Plus de 100 usines de transformation de produits de la mer et plus d’un tiers des usines de textile et de confection ont fermé. Samsung, dont le plus grand centre de production électronique est basé au Vietnam, a déplacé des parties de ses installations de production le long de son réseau mondial de chaîne d’approvisionnement à l’extérieur du pays. Toyota a connu des perturbations dans sa fabrication de pièces automobiles au Vietnam. Ces facteurs ont contribué à faire chuter le PIB du Vietnam au troisième trimestre 2021 : il s’est contracté de 6,17 %, également atténué par de fortes baisses des dépenses de consommation, de l’activité de construction et des blocages dans l’industrie manufacturière.
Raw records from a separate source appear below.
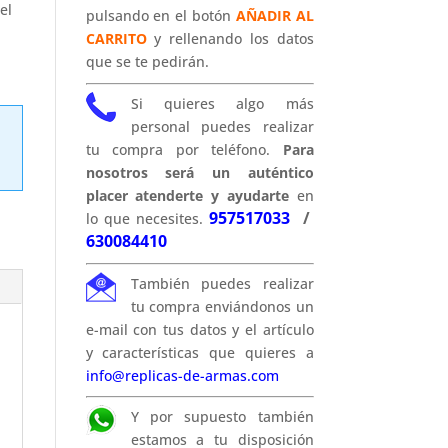
el
pulsando en el botón
AÑADIR AL
CARRITO
y rellenando los datos
que se te pedirán.
Si quieres algo más
personal puedes realizar
tu compra por teléfono.
Para
nosotros será un auténtico
placer atenderte y ayudarte
en
957517033
/
lo que necesites.
630084410
También puedes realizar
tu compra enviándonos un
e-mail con tus datos y el artículo
y características que quieres a
info@replicas-de-armas.com
Y por supuesto también
estamos a tu disposición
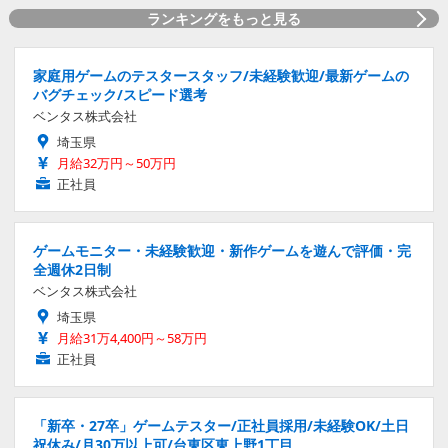
ランキングをもっと見る
家庭用ゲームのテスタースタッフ/未経験歓迎/最新ゲームの
バグチェック/スピード選考
ベンタス株式会社
埼玉県
月給32万円～50万円
正社員
ゲームモニター・未経験歓迎・新作ゲームを遊んで評価・完
全週休2日制
ベンタス株式会社
埼玉県
月給31万4,400円～58万円
正社員
「新卒・27卒」ゲームテスター/正社員採用/未経験OK/土日
祝休み/月30万以上可/台東区東上野1丁目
La levée de nombreuses restrictions liées au COVID-19 en octobre en raison de la hausse des taux de vaccination a été à l’origine d’une grande partie de la reprise économique. Fin août, seuls 3 % de la population étaient complètement vaccinés, mais ce chiffre est passé à 31 % en octobre et à 66 % en décembre. Cela a donné aux autorités la confiance nécessaire pour lever bon nombre des restrictions.
Les perspectives de l’industrie manufacturière semblent raisonnablement brillantes à mesure que les travailleurs migrants retournent dans les villes, résolvant le problème de la pénurie de main-d’œuvre. Mais les problèmes de chaîne d’approvisionnement persistent car le Vietnam importe une part importante des intrants pour ses produits manufacturés.
Les perspectives du secteur du tourisme sont assombries. Avant la pandémie, le tourisme international et national représentait environ 10 à 12 % du PIB du Vietnam. La fermeture des frontières internationales a fait chuter les arrivées étrangères de 79 % en 2020 et n’a pas encore récupéré.
Certaines idées novatrices ont commencé à être mises en œuvre. À partir de novembre 2021, les touristes entièrement vaccinés sont exemptés de quarantaine à condition qu’ils participent à des circuits approuvés et restent dans certains endroits désignés tels que l’île de villégiature de Phu Quoc. La variante Omicron a perturbé ces expériences, mais on espère que cette perturbation sera temporaire. Alors que les vols internationaux ont repris en janvier 2022 pour répondre aux demandes des Vietnamiens d’outre-mer en visite pour le Nouvel An lunaire, le tourisme international pourrait bien reprendre.
Les pressions inflationnistes dans le monde, ainsi que les explosions budgétaires au niveau national, restent des rappels prudents de la nécessité éventuelle d’un resserrement des politiques macroéconomiques. Le Vietnam a bien réussi à conclure plusieurs accords commerciaux régionaux, tels que le CPTPP avec des pays de l’Indo-Pacifique et un accord de libre-échange avec l’Union européenne. Mais les progrès pour développer davantage l’économie numérique du Vietnam (par exemple, les flux de données transfrontaliers convenus dans le CPTPP) doivent encore être mis en œuvre au niveau national. La privatisation des entreprises publiques est également au point mort et doit être relancée.
La pandémie de 2021 a été une grave distraction. Bien qu’une politique gouvernementale urgente soit nécessaire pour gérer la situation de santé publique, l’attention ne doit pas être perdue sur les mesures qui apporteront une croissance et une prospérité à plus long terme au peuple vietnamien.
Suiwah Leung est professeur agrégé honoraire d’économie à la Crawford School of Public Policy de l’Université nationale australienne.
Cet article fait partie d’un Série de reportages spéciaux EAF sur 2021 en revue et l’année à venir.